The current holy grail of organizations working to better people’s lives in Africa is sustainability. It is easy to understand why. When we lived in semi-arid Burkina Faso, there were many wells in rural villages that had worked when installed but then broke down and were never repaired. So there had been clean water for a while, but no more. The provision of clean water and its attendant health benefits was not sustained. I talked to a Kenyan economist who was in an economic development project that lasted several years and cost 10 million dollars. He told me that a decade after the end of the project nothing at all remained.
On the other hand, the growth of the church in Africa is a wonderful example of sustainability. Most congregations in Africa are self-sustaining. They grow and progress through their own resources and energies. In fact, Dayle and I are working to tap into that dynamism for Bible translation.
July 16 was the 80th anniversary of the death of C.T. Studd. His go-to-the-farthest-and-hardest approach shows in my favorite quote from him, ” Some want to live within the sound of church or chapel bell; I want to run a rescue shop within a yard of hell.” He trekked into what was then the Belgium Congo seeking the geographic center of Africa. It cost him. One doctor described him as a ‘museum of diseases’. But he kept going.

Ibambi cemetery (top) and C.T. Studd's grave (bottom)
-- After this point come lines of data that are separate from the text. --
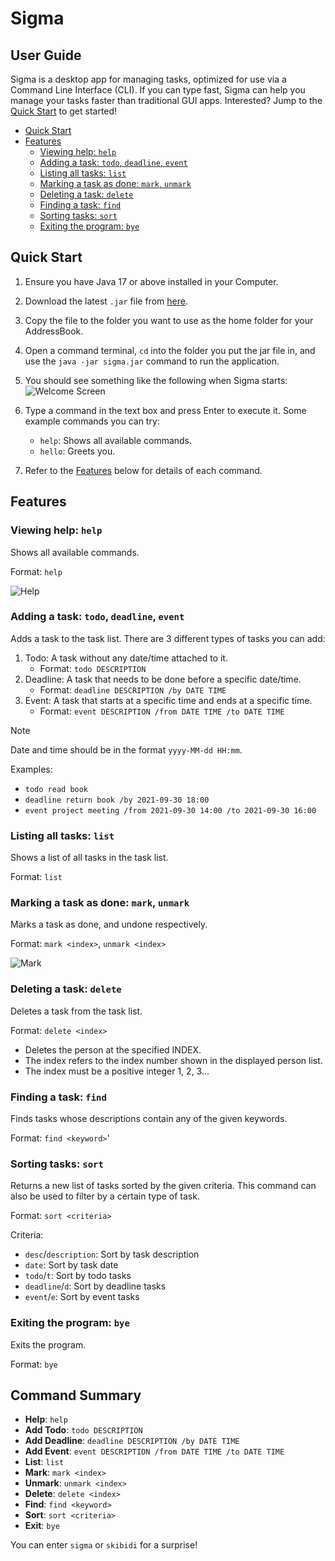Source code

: # Sigma
## User Guide

Sigma is a desktop app for managing tasks, optimized for use via a Command Line Interface (CLI). If you can type fast, Sigma can help you manage your tasks faster than traditional GUI apps. Interested? Jump to the [Quick Start](#quick-start) to get started!

- [Quick Start](#quick-start)
- [Features](#features)
  - [Viewing help: `help`](#viewing-help-help) 
  - [Adding a task: `todo`, `deadline`, `event`](#adding-a-task-todo-deadline-event)
  - [Listing all tasks: `list`](#listing-all-tasks-list)
  - [Marking a task as done: `mark`, `unmark`](#marking-a-task-as-done-mark-unmark)
  - [Deleting a task: `delete`](#deleting-a-task-delete)
  - [Finding a task: `find`](#finding-a-task-find)
  - [Sorting tasks: `sort`](#sorting-tasks-sort)
  - [Exiting the program: `bye`](#exiting-the-program-bye)

## Quick Start
1. Ensure you have Java 17 or above installed in your Computer.

2. Download the latest `.jar` file from [here](https://github.com/anselmlong/ip/releases/tag/v1.0).

3. Copy the file to the folder you want to use as the home folder for your AddressBook.

4. Open a command terminal, `cd` into the folder you put the jar file in, and use the `java -jar sigma.jar` command to run the application.
5. You should see something like the following when Sigma starts:
![Welcome Screen](src/main/resources/images/welcome.png)
6. Type a command in the text box and press Enter to execute it. Some example commands you can try:
   - `help`: Shows all available commands.
   - `hello`: Greets you.
7. Refer to the [Features](#features) below for details of each command.

## Features

### Viewing help: `help`
Shows all available commands.

Format: `help`

![Help](src/main/resources/images/help.png)

### Adding a task: `todo`, `deadline`, `event`
Adds a task to the task list.
There are 3 different types of tasks you can add:
1. Todo: A task without any date/time attached to it.
   - Format: `todo DESCRIPTION`
2. Deadline: A task that needs to be done before a specific date/time.
   - Format: `deadline DESCRIPTION /by DATE TIME`
3. Event: A task that starts at a specific time and ends at a specific time.
   - Format: `event DESCRIPTION /from DATE TIME /to DATE TIME`
> [!NOTE]
> Date and time should be in the format `yyyy-MM-dd HH:mm`.

Examples:
- `todo read book`
- `deadline return book /by 2021-09-30 18:00`
- `event project meeting /from 2021-09-30 14:00 /to 2021-09-30 16:00`

### Listing all tasks: `list`
Shows a list of all tasks in the task list.

Format: `list`

### Marking a task as done: `mark`, `unmark`
Marks a task as done, and undone respectively.

Format: `mark <index>`, `unmark <index>`


![Mark](src/main/resources/images/mark.png)

### Deleting a task: `delete`
Deletes a task from the task list.

Format: `delete <index>`
* Deletes the person at the specified INDEX.
* The index refers to the index number shown in the displayed person list.
* The index must be a positive integer 1, 2, 3...

### Finding a task: `find`
Finds tasks whose descriptions contain any of the given keywords.

Format: `find <keyword>`'

### Sorting tasks: `sort`
Returns a new list of tasks sorted by the given criteria. This command can also be used to filter by a certain type of task.

Format: `sort <criteria>`

Criteria:
   - `desc`/`description`: Sort by task description
   - `date`: Sort by task date
   - `todo`/`t`: Sort by todo tasks
   - `deadline`/`d`: Sort by deadline tasks
   - `event`/`e`: Sort by event tasks

### Exiting the program: `bye`
Exits the program.

Format: `bye`

## Command Summary
- **Help**: `help`
- **Add Todo**: `todo DESCRIPTION`
- **Add Deadline**: `deadline DESCRIPTION /by DATE TIME`
- **Add Event**: `event DESCRIPTION /from DATE TIME /to DATE TIME`
- **List**: `list`
- **Mark**: `mark <index>`
- **Unmark**: `unmark <index>`
- **Delete**: `delete <index>`
- **Find**: `find <keyword>`
- **Sort**: `sort <criteria>`
- **Exit**: `bye`

You can enter `sigma` or `skibidi` for a surprise!
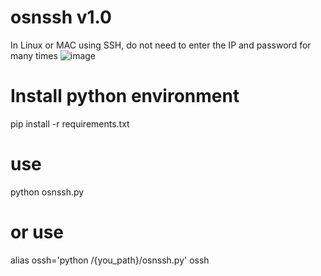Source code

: # osnssh v1.0
In Linux or MAC using SSH, do not need to enter the IP and password for many times
 ![image](http://img.noobw.com/post-5fe10a50-be31-11e6-a18a-00163e0034f9.png)

# Install python environment
pip install -r requirements.txt

# use
python osnssh.py

# or use
alias ossh='python /{you_path}/osnssh.py'</b>
ossh
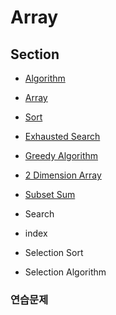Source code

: # Array

## Section

- [Algorithm](./algorithm.md)

- [Array](./array.md)

- [Sort](./sort.md)

- [Exhausted Search](./exhausted_search.md)

- [Greedy Algorithm](./greedy.md)

- [2 Dimension Array](./2_dimension_array.md)

- [Subset Sum](./subset_sum.md)

- Search

- index

- Selection Sort

- Selection Algorithm

### 연습문제
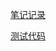[笔记记录](https://www.cnblogs.com/AhuntSun-blog/p/12636718.html)

[测试代码](https://github.com/zionuke/javascript-datastructures-algorithms)
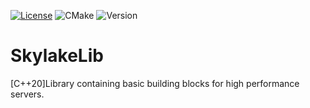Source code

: [![License](https://img.shields.io/badge/License-Apache_2.0-blue.svg)](https://opensource.org/licenses/Apache-2.0) ![CMake](https://github.com/balannarcis96/SkylakeLib/actions/workflows/cmake.yml/badge.svg?branch=main) ![Version](https://img.shields.io/badge/Version-v1.0.0-blue)
# SkylakeLib 
[C++20]Library containing basic building blocks for high performance servers.

 
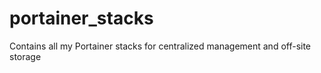 # portainer_stacks
Contains all my Portainer stacks for centralized management and off-site storage
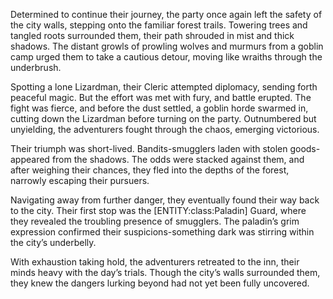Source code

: <p>Determined to continue their journey, the party once again left the safety of the city walls, stepping onto the familiar forest trails. Towering trees and tangled roots surrounded them, their path shrouded in mist and thick shadows. The distant growls of prowling wolves and murmurs from a goblin camp urged them to take a cautious detour, moving like wraiths through the underbrush.</p>

<p>Spotting a lone Lizardman, their Cleric attempted diplomacy, sending forth peaceful magic. But the effort was met with fury, and battle erupted. The fight was fierce, and before the dust settled, a goblin horde swarmed in, cutting down the Lizardman before turning on the party. Outnumbered but unyielding, the adventurers fought through the chaos, emerging victorious.</p>

<p>Their triumph was short-lived. Bandits-smugglers laden with stolen goods-appeared from the shadows. The odds were stacked against them, and after weighing their chances, they fled into the depths of the forest, narrowly escaping their pursuers.</p>

<p>Navigating away from further danger, they eventually found their way back to the city. Their first stop was the [ENTITY:class:Paladin] Guard, where they revealed the troubling presence of smugglers. The paladin’s grim expression confirmed their suspicions-something dark was stirring within the city’s underbelly.</p>

<p>With exhaustion taking hold, the adventurers retreated to the inn, their minds heavy with the day’s trials. Though the city’s walls surrounded them, they knew the dangers lurking beyond had not yet been fully uncovered.</p>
When I started working in the Democratic Republic of Congo in 2001, learned that I would have reason to travel to Ibambi where Studd is buried. I couldn’t wait.
I got there as the catastrophic but little-known civil war in Congo was winding down. What Studd had started continued to grow after his death. By 1970, the area where he worked, like almost all in Congo, was overwhelmingly Christian. You will have to look a while to find a resident of Ibambi who does not claim Studd’s faith.
A local person walked me to the well-kept plot of about 20 graves including Studd’s, some fellow missionaries’, and early converts’. It was the best-kept plot in town. Talk about lasting impact! This man, probably forgotten or never known by many Christians today, buried in a forgotten place out of the sight of the world, has his grave tenderly cared for by some of the poorest, and most abused people on earth because more than 70 years after his death they still have fond respect for him and his colleagues.
I wish that it was okay to be envious, because that is sustained impact to die for – literally.